Pablo me llamaba Tiago porque decía que yo de
santo no tenía ni un pelo, y mi nombre completo, Santiago, le provocaba risa. «Si tú eres un santo, entonces yo
soy Madonna», solía decirme cuando escuchaba a alguien
llamarme cariñosamente Santi.
Los organizadores habían determinado que el día del
concurso sería el viernes 22 de abril, al salir de clases, en
el gran cuarto donde el conserje del colegio guardaba los
elementos de limpieza y jardinería. Ese conserje era cómplice del concurso y además miembro del jurado calificador. Él se encargaría de comprar las pizzas con el dinero
recaudado de las inscripciones y de la venta de entradas.

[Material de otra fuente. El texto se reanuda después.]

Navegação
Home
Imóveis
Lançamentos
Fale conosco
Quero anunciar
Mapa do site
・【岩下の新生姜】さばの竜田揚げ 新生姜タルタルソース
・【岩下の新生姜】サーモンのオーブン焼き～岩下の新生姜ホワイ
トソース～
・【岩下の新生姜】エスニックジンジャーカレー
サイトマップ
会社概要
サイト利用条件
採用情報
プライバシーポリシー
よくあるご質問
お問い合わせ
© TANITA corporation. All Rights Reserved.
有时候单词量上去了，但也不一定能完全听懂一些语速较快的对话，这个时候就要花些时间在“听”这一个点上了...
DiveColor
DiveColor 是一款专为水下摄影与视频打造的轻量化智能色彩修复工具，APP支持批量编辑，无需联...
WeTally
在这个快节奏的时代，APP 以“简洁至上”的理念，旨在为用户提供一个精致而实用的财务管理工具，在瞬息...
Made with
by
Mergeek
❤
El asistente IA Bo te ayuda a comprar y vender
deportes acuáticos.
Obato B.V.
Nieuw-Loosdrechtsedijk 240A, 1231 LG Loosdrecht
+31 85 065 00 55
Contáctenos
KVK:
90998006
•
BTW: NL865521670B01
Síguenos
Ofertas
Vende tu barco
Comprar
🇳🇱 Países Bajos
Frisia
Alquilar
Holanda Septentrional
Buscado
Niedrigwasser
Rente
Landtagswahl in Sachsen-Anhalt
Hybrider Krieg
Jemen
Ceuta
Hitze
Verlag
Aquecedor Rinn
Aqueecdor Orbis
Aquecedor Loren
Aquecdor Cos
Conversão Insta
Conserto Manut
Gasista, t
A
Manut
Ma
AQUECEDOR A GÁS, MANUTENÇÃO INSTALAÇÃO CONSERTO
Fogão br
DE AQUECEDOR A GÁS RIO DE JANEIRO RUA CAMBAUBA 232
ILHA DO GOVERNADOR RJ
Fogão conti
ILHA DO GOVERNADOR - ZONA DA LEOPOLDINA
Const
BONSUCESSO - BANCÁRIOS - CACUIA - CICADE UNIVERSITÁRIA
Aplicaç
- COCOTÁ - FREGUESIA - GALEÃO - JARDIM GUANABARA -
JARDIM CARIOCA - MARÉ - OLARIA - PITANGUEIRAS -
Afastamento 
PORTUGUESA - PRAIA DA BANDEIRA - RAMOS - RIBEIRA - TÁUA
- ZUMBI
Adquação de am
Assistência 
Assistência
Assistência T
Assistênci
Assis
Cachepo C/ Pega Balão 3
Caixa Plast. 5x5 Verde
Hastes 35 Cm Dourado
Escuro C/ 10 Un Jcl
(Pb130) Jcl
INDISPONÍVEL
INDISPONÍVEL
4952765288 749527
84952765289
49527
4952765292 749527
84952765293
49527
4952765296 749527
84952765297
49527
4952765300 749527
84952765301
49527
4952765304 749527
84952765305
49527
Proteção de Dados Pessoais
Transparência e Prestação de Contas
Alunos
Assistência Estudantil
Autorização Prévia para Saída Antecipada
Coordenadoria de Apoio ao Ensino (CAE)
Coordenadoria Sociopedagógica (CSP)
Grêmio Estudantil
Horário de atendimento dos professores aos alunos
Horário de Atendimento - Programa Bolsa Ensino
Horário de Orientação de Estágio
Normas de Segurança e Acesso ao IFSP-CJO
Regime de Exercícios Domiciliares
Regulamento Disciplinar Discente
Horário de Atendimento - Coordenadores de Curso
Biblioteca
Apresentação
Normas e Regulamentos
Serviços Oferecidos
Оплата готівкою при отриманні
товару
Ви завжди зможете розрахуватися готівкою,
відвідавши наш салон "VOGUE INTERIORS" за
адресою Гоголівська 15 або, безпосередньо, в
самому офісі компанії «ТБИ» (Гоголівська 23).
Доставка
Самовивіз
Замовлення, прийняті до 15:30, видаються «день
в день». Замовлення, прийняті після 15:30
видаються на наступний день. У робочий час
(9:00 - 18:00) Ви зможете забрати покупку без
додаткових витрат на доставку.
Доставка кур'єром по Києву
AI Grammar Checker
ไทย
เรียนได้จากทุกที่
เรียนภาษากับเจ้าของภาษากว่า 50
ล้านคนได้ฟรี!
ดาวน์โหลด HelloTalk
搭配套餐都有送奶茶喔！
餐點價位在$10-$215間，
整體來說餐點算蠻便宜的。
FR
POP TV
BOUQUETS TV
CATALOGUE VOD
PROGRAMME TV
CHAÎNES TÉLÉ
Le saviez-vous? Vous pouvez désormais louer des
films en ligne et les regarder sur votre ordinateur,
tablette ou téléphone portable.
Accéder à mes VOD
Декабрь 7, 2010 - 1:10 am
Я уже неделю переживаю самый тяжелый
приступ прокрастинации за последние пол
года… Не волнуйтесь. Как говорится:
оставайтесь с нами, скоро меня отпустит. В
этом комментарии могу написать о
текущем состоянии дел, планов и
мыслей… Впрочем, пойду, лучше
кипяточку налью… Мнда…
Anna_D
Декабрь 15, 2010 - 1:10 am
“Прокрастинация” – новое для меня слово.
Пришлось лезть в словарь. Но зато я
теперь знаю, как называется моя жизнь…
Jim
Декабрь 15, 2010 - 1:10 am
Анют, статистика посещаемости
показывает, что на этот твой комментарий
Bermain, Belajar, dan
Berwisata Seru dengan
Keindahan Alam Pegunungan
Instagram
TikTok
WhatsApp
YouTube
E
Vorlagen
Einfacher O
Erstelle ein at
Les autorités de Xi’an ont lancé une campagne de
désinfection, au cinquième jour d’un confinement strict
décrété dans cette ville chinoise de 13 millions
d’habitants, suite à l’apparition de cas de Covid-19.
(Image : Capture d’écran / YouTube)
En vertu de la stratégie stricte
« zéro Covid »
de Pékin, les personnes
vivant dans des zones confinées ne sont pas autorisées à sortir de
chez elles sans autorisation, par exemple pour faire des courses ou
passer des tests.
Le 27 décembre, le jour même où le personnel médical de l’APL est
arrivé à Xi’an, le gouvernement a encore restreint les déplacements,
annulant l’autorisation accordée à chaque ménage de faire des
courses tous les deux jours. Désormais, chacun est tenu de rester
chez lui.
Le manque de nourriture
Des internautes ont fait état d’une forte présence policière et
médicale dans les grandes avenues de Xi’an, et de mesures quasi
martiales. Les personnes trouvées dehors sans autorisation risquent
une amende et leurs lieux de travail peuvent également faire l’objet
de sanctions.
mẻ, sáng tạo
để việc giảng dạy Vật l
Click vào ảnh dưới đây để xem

También, ayudaría a los organizadores a colocar luces
estroboscópicas, parlantes y equipos de audio, para hacer
del evento un gran show.
Todos los interesados en convertirnos en el Rey del
Jamón y Beso practicábamos durante semanas. La dificultad radicaba no solo en la cantidad que pudiéramos comer
durante los cinco minutos, sino que las reglas impedían
que los participantes tomáramos líquido durante el concurso, con lo cual, al octavo pedazo de pizza, la sensación
de sequedad en la garganta era tal, que sentíamos como si
estuviéramos comiéndonos un colchón de lana de borrego, con el borrego incluido.